## Data records
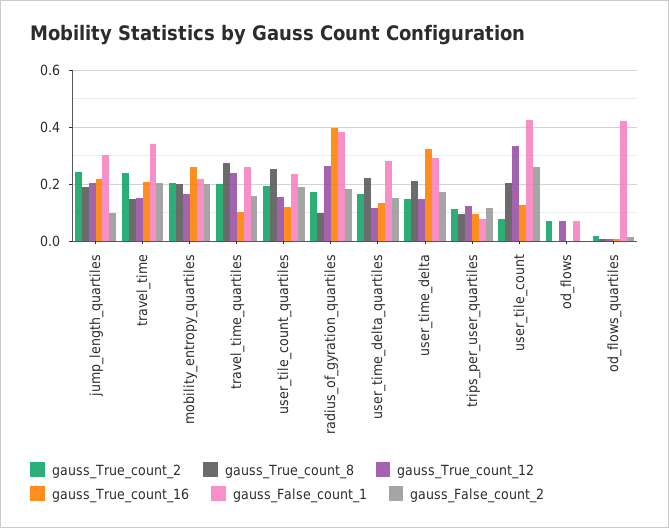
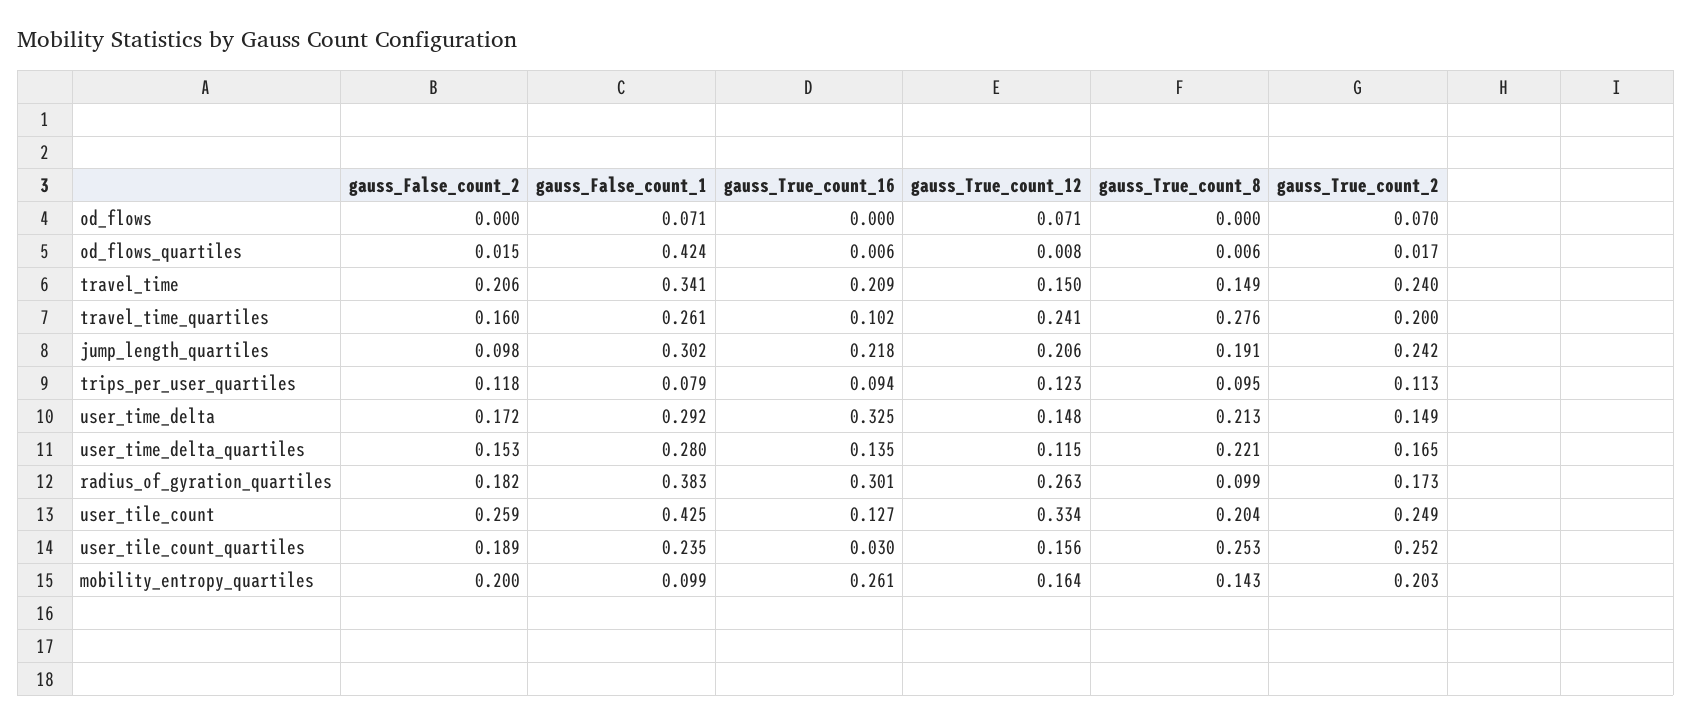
  {
    "gauss_True_count_2": {
      "jump_length_quartiles": 0.242,
      "travel_time": 0.24,
      "mobility_entropy_quartiles": 0.203,
      "travel_time_quartiles": 0.2,
-     "user_tile_count_quartiles": 0.2,
+     "user_tile_count_quartiles": 0.252,
      "radius_of_gyration_quartiles": 0.173,
      "user_time_delta_quartiles": 0.165,
      "user_time_delta": 0.149,
      "trips_per_user_quartiles": 0.113,
-     "user_tile_count": 0.075,
+     "user_tile_count": 0.249,
      "od_flows": 0.07,
      "od_flows_quartiles": 0.017
    },
    "gauss_True_count_8": {
      "jump_length_quartiles": 0.191,
      "travel_time": 0.149,
-     "mobility_entropy_quartiles": 0.2,
+     "mobility_entropy_quartiles": 0.143,
      "travel_time_quartiles": 0.276,
      "user_tile_count_quartiles": 0.253,
      "radius_of_gyration_quartiles": 0.099,
      "user_time_delta_quartiles": 0.221,
      "user_time_delta": 0.213,
      "trips_per_user_quartiles": 0.095,
      "user_tile_count": 0.204,
      "od_flows": 0,
      "od_flows_quartiles": 0.006
    },
    "gauss_True_count_12": {
      "jump_length_quartiles": 0.206,
      "travel_time": 0.15,
      "mobility_entropy_quartiles": 0.164,
      "travel_time_quartiles": 0.241,
      "user_tile_count_quartiles": 0.156,
      "radius_of_gyration_quartiles": 0.263,
      "user_time_delta_quartiles": 0.115,
      "user_time_delta": 0.148,
      "trips_per_user_quartiles": 0.123,
      "user_tile_count": 0.334,
      "od_flows": 0.071,
      "od_flows_quartiles": 0.008
    },
    "gauss_True_count_16": {
      "jump_length_quartiles": 0.218,
      "travel_time": 0.209,
      "mobility_entropy_quartiles": 0.261,
      "travel_time_quartiles": 0.102,
-     "user_tile_count_quartiles": 0.125,
+     "user_tile_count_quartiles": 0.03,
-     "radius_of_gyration_quartiles": 0.4,
+     "radius_of_gyration_quartiles": 0.301,
      "user_time_delta_quartiles": 0.135,
      "user_time_delta": 0.325,
      "trips_per_user_quartiles": 0.094,
      "user_tile_count": 0.127,
      "od_flows": 0,
      "od_flows_quartiles": 0.006
    },
    "gauss_False_count_1": {
      "jump_length_quartiles": 0.302,
      "travel_time": 0.341,
-     "mobility_entropy_quartiles": 0.225,
+     "mobility_entropy_quartiles": 0.099,
      "travel_time_quartiles": 0.261,
      "user_tile_count_quartiles": 0.235,
      "radius_of_gyration_quartiles": 0.383,
      "user_time_delta_quartiles": 0.28,
      "user_time_delta": 0.292,
      "trips_per_user_quartiles": 0.079,
      "user_tile_count": 0.425,
      "od_flows": 0.071,
      "od_flows_quartiles": 0.424
    },
    "gauss_False_count_2": {
      "jump_length_quartiles": 0.098,
      "travel_time": 0.206,
      "mobility_entropy_quartiles": 0.2,
      "travel_time_quartiles": 0.16,
      "user_tile_count_quartiles": 0.189,
      "radius_of_gyration_quartiles": 0.182,
      "user_time_delta_quartiles": 0.153,
      "user_time_delta": 0.172,
      "trips_per_user_quartiles": 0.118,
      "user_tile_count": 0.259,
      "od_flows": 0,
      "od_flows_quartiles": 0.015
    }
  }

## Task objective
For every record above, repeat the text exactly and omit any picture.

## Result for this exercise
  {
    "gauss_True_count_2": {
      "jump_length_quartiles": 0.242,
      "travel_time": 0.24,
      "mobility_entropy_quartiles": 0.203,
      "travel_time_quartiles": 0.2,
-     "user_tile_count_quartiles": 0.2,
+     "user_tile_count_quartiles": 0.252,
      "radius_of_gyration_quartiles": 0.173,
      "user_time_delta_quartiles": 0.165,
      "user_time_delta": 0.149,
      "trips_per_user_quartiles": 0.113,
-     "user_tile_count": 0.075,
+     "user_tile_count": 0.249,
      "od_flows": 0.07,
      "od_flows_quartiles": 0.017
    },
    "gauss_True_count_8": {
      "jump_length_quartiles": 0.191,
      "travel_time": 0.149,
-     "mobility_entropy_quartiles": 0.2,
+     "mobility_entropy_quartiles": 0.143,
      "travel_time_quartiles": 0.276,
      "user_tile_count_quartiles": 0.253,
      "radius_of_gyration_quartiles": 0.099,
      "user_time_delta_quartiles": 0.221,
      "user_time_delta": 0.213,
      "trips_per_user_quartiles": 0.095,
      "user_tile_count": 0.204,
      "od_flows": 0,
      "od_flows_quartiles": 0.006
    },
    "gauss_True_count_12": {
      "jump_length_quartiles": 0.206,
      "travel_time": 0.15,
      "mobility_entropy_quartiles": 0.164,
      "travel_time_quartiles": 0.241,
      "user_tile_count_quartiles": 0.156,
      "radius_of_gyration_quartiles": 0.263,
      "user_time_delta_quartiles": 0.115,
      "user_time_delta": 0.148,
      "trips_per_user_quartiles": 0.123,
      "user_tile_count": 0.334,
      "od_flows": 0.071,
      "od_flows_quartiles": 0.008
    },
    "gauss_True_count_16": {
      "jump_length_quartiles": 0.218,
      "travel_time": 0.209,
      "mobility_entropy_quartiles": 0.261,
      "travel_time_quartiles": 0.102,
-     "user_tile_count_quartiles": 0.125,
+     "user_tile_count_quartiles": 0.03,
-     "radius_of_gyration_quartiles": 0.4,
+     "radius_of_gyration_quartiles": 0.301,
      "user_time_delta_quartiles": 0.135,
      "user_time_delta": 0.325,
      "trips_per_user_quartiles": 0.094,
      "user_tile_count": 0.127,
      "od_flows": 0,
      "od_flows_quartiles": 0.006
    },
    "gauss_False_count_1": {
      "jump_length_quartiles": 0.302,
      "travel_time": 0.341,
-     "mobility_entropy_quartiles": 0.225,
+     "mobility_entropy_quartiles": 0.099,
      "travel_time_quartiles": 0.261,
      "user_tile_count_quartiles": 0.235,
      "radius_of_gyration_quartiles": 0.383,
      "user_time_delta_quartiles": 0.28,
      "user_time_delta": 0.292,
      "trips_per_user_quartiles": 0.079,
      "user_tile_count": 0.425,
      "od_flows": 0.071,
      "od_flows_quartiles": 0.424
    },
    "gauss_False_count_2": {
      "jump_length_quartiles": 0.098,
      "travel_time": 0.206,
      "mobility_entropy_quartiles": 0.2,
      "travel_time_quartiles": 0.16,
      "user_tile_count_quartiles": 0.189,
      "radius_of_gyration_quartiles": 0.182,
      "user_time_delta_quartiles": 0.153,
      "user_time_delta": 0.172,
      "trips_per_user_quartiles": 0.118,
      "user_tile_count": 0.259,
      "od_flows": 0,
      "od_flows_quartiles": 0.015
    }
  }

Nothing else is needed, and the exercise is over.